In the first half of the year, the Norwegian Government Pension Fund Global, The world’s largest sovereign wealth fund, which earned nearly 1.5 trillion crowns, or about $135 billion, largely from its bets on the technology sector. According to the board of directors of Norges Bank Investment Management (NBIM), the state-owned bank that manages the Norwegian fund, the market value of the fund increased by 1.48 trillion crowns between January and June 2024, reaching a total of 17.75 trillion crowns. (1.6 trillion dollars). That is to say that In the first half of the year alone, its net profits were equivalent to almost a quarter of Argentina’s GDP and its market value – which today exceeds US$1.71 trillion – represents more than three times the size of the Argentine economy.
According to official data, the fund’s overall return for the first half of the year was 8.6%, just 0.04 percentage points below its benchmark. NBIN CEO Nicolai Tangen explained that the result was mainly driven by technology stocks, due to the increased demand for new artificial intelligence (AI) solutions.

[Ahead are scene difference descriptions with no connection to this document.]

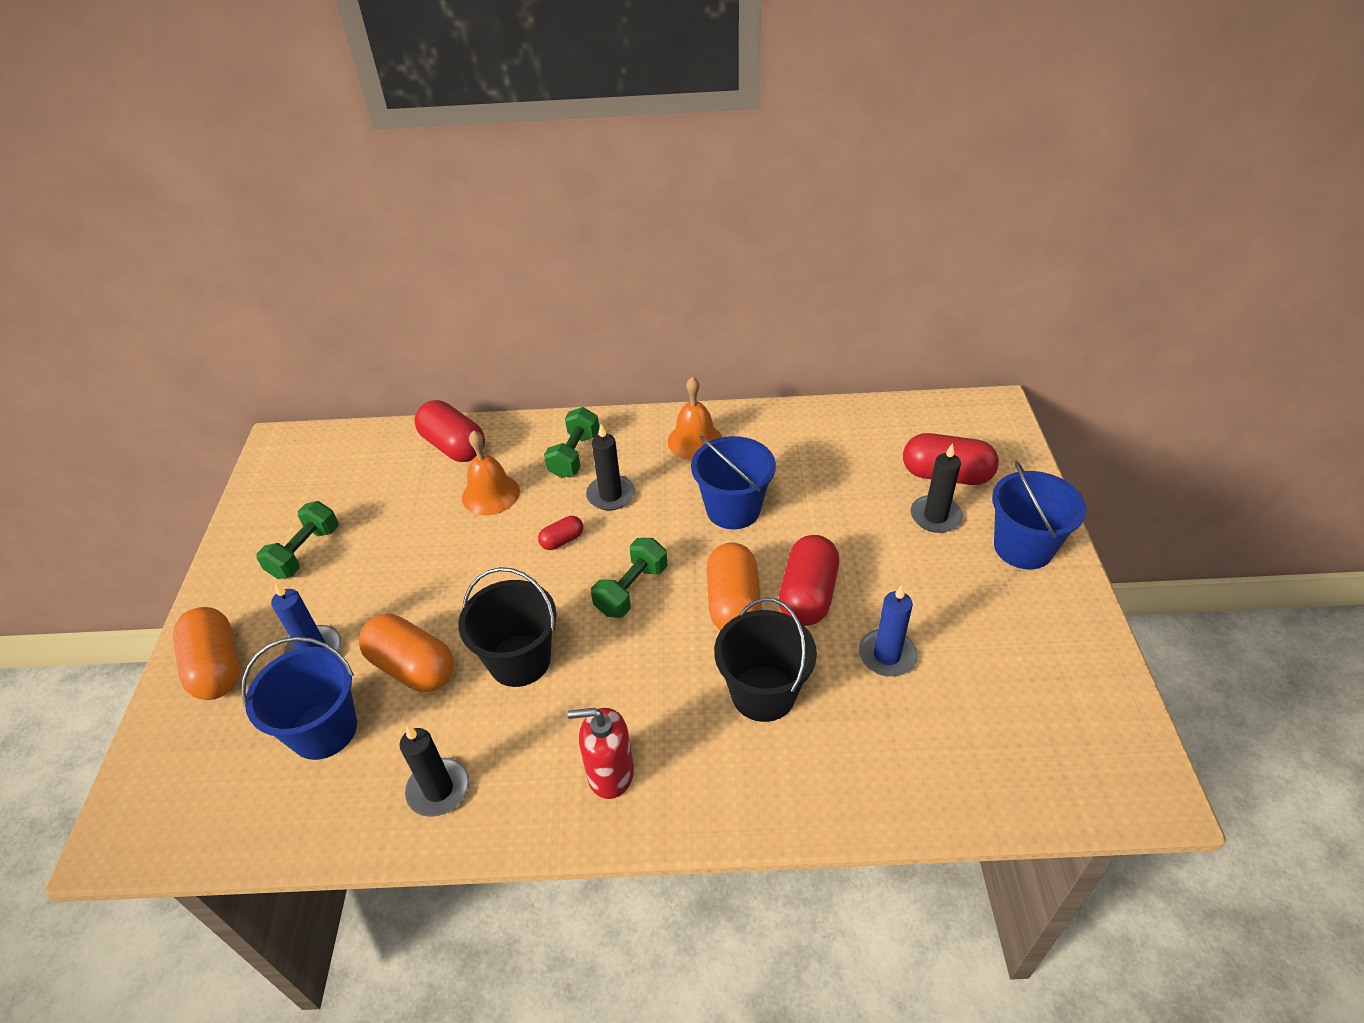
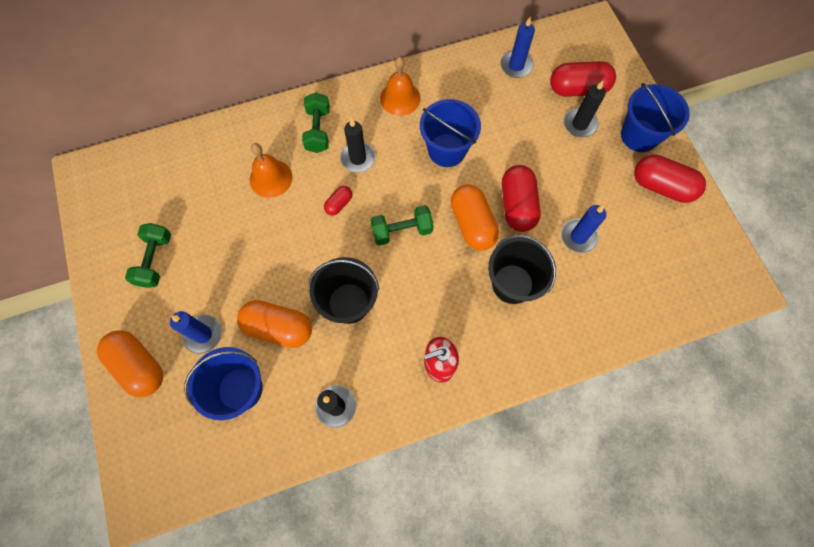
camera: 20 degrees left, 25 degrees up
red capsule [414,400,485,462] -> red capsule moved to [634,155,706,203]
green dumbbell [591,538,667,618] -> green dumbbell turned 60 degrees clockwise [371,205,433,245]
none -> blue candle [500,17,535,78]

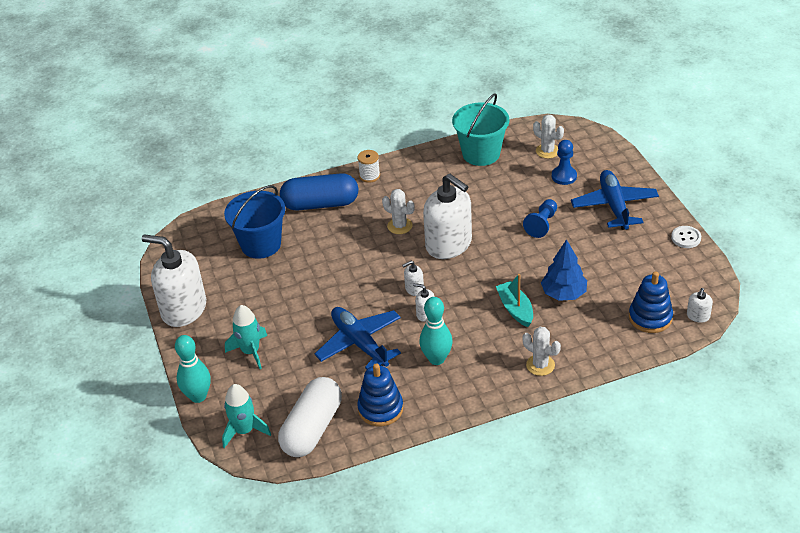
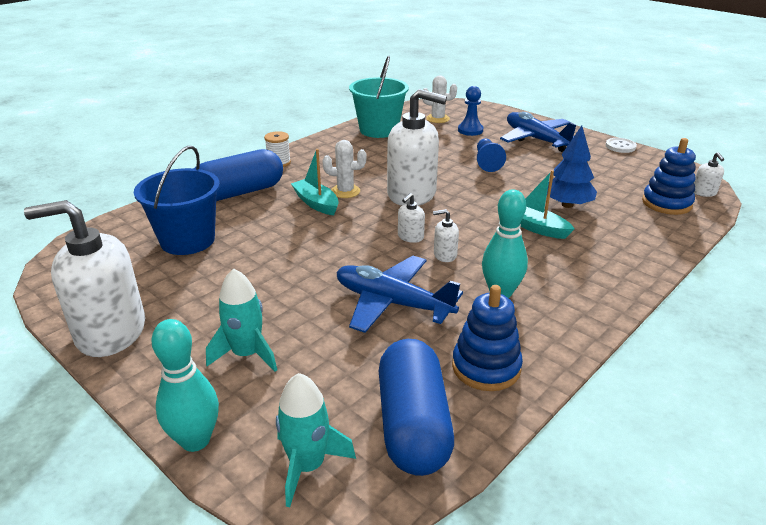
camera: 30 degrees left, 10 degrees down
white capsule [278,377,342,457] -> blue capsule [379,339,454,476]
white cactus [522,327,561,376] -> none
none -> turquoise boat [291,149,339,215]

It is worth remembering that at the beginning of the Cambiemos government there were some inquiries about opportunities in Argentina, including some trips to Buenos Aires, but to this day there are no Argentine assets in its portfolio. Instead, in the region it has financial assets in Brazil, Chile, Colombia, Mexico, Panama and Peru.
How did they do it in the Norwegian fund?
NBIM said equities accounted for 72% of the fund’s value at the end of the period, fixed income 26.1%, unlisted real estate 1.7% and unlisted renewable energy infrastructure 0.1%. In this sense, the fund’s equity investments had a good first half of the year, with a return of 12.5% where Technology companies stood out, achieving a return of 27.9%. In this regard, he highlights that the sector benefited from the strong demand for new artificial intelligence solutions from the largest Internet and software companies and their semiconductor suppliers.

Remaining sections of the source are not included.